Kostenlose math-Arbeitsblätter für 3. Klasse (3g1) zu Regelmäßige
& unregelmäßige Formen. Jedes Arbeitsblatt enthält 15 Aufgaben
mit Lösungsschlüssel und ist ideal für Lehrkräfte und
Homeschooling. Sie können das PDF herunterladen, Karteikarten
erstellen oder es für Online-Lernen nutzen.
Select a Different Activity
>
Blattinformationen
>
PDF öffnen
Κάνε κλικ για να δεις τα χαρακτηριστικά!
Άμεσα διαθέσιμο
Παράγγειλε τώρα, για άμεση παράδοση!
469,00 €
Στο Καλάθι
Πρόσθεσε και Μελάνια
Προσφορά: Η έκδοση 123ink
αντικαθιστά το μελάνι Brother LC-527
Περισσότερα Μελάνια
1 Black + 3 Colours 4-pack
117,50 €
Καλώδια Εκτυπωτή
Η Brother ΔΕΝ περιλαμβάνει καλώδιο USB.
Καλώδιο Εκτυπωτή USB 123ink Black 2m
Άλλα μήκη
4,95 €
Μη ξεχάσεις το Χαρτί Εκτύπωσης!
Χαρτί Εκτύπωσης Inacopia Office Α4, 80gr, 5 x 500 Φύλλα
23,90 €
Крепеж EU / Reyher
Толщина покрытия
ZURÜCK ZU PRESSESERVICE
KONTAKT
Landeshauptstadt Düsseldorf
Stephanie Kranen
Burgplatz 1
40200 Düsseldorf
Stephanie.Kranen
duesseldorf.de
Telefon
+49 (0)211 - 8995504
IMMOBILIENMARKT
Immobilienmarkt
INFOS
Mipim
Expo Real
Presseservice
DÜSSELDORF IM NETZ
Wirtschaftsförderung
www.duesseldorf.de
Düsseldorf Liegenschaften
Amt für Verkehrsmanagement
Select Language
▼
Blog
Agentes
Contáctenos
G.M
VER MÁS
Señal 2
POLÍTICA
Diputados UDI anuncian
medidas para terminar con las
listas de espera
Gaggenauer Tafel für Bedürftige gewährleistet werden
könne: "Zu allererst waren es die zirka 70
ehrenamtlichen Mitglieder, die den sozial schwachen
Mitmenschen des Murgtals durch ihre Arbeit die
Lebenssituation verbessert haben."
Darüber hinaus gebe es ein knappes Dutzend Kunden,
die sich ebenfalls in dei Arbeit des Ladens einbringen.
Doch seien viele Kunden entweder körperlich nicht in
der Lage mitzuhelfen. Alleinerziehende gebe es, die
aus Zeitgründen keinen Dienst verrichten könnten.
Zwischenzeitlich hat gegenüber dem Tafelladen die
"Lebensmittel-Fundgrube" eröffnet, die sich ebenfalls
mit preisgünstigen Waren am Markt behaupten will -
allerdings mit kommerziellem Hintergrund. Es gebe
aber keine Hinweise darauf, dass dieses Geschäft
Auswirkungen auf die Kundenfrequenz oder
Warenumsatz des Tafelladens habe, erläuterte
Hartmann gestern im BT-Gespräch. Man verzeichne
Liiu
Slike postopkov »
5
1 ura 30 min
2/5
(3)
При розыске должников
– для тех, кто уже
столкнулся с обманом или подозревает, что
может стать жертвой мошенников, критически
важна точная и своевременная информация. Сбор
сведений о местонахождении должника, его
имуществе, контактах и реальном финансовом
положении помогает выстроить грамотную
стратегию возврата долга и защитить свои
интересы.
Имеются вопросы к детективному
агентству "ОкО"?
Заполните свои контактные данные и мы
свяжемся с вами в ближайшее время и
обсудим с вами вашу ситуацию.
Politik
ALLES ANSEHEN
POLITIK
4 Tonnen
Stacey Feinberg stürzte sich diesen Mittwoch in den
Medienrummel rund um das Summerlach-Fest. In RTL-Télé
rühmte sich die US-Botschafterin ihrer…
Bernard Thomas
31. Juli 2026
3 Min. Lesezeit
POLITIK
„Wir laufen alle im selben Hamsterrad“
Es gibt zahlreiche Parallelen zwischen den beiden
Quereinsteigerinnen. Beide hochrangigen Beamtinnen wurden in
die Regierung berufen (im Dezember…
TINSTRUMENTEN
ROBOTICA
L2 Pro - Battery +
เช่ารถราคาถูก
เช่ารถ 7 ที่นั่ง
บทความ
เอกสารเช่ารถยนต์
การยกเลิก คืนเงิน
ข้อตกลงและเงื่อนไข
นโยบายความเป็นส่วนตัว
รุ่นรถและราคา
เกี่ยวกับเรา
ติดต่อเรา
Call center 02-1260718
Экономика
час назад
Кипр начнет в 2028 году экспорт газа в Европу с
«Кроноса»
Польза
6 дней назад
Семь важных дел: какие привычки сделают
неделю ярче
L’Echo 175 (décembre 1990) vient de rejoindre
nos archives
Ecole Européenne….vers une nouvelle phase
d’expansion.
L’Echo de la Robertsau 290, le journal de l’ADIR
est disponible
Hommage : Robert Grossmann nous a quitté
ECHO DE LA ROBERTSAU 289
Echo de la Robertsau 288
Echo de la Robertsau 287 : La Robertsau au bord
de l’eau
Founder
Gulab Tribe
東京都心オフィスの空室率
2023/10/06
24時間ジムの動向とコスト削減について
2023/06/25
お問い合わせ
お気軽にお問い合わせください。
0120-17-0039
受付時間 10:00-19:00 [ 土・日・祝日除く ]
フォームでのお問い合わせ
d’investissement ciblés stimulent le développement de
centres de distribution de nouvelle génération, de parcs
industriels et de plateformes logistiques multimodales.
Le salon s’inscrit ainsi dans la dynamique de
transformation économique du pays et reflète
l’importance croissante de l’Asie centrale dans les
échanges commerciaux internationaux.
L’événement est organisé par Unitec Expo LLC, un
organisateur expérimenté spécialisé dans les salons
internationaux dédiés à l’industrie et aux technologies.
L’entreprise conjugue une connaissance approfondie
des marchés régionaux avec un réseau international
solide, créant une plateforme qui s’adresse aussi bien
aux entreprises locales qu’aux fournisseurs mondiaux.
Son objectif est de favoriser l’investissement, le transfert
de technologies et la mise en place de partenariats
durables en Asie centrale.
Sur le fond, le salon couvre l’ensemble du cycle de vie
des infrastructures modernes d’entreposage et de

■ YOUR OBJECTIVE
From the data above, reproduce word for word the lines running from the line with "Hartmann gestern im" to the line with "31. Juli 2026", ends included.

■ ANSWER TO THIS PROBLEM
Hartmann gestern im BT-Gespräch. Man verzeichne
Liiu
Slike postopkov »
5
1 ura 30 min
2/5
(3)
При розыске должников
– для тех, кто уже
столкнулся с обманом или подозревает, что
может стать жертвой мошенников, критически
важна точная и своевременная информация. Сбор
сведений о местонахождении должника, его
имуществе, контактах и реальном финансовом
положении помогает выстроить грамотную
стратегию возврата долга и защитить свои
интересы.
Имеются вопросы к детективному
агентству "ОкО"?
Заполните свои контактные данные и мы
свяжемся с вами в ближайшее время и
обсудим с вами вашу ситуацию.
Politik
ALLES ANSEHEN
POLITIK
4 Tonnen
Stacey Feinberg stürzte sich diesen Mittwoch in den
Medienrummel rund um das Summerlach-Fest. In RTL-Télé
rühmte sich die US-Botschafterin ihrer…
Bernard Thomas
31. Juli 2026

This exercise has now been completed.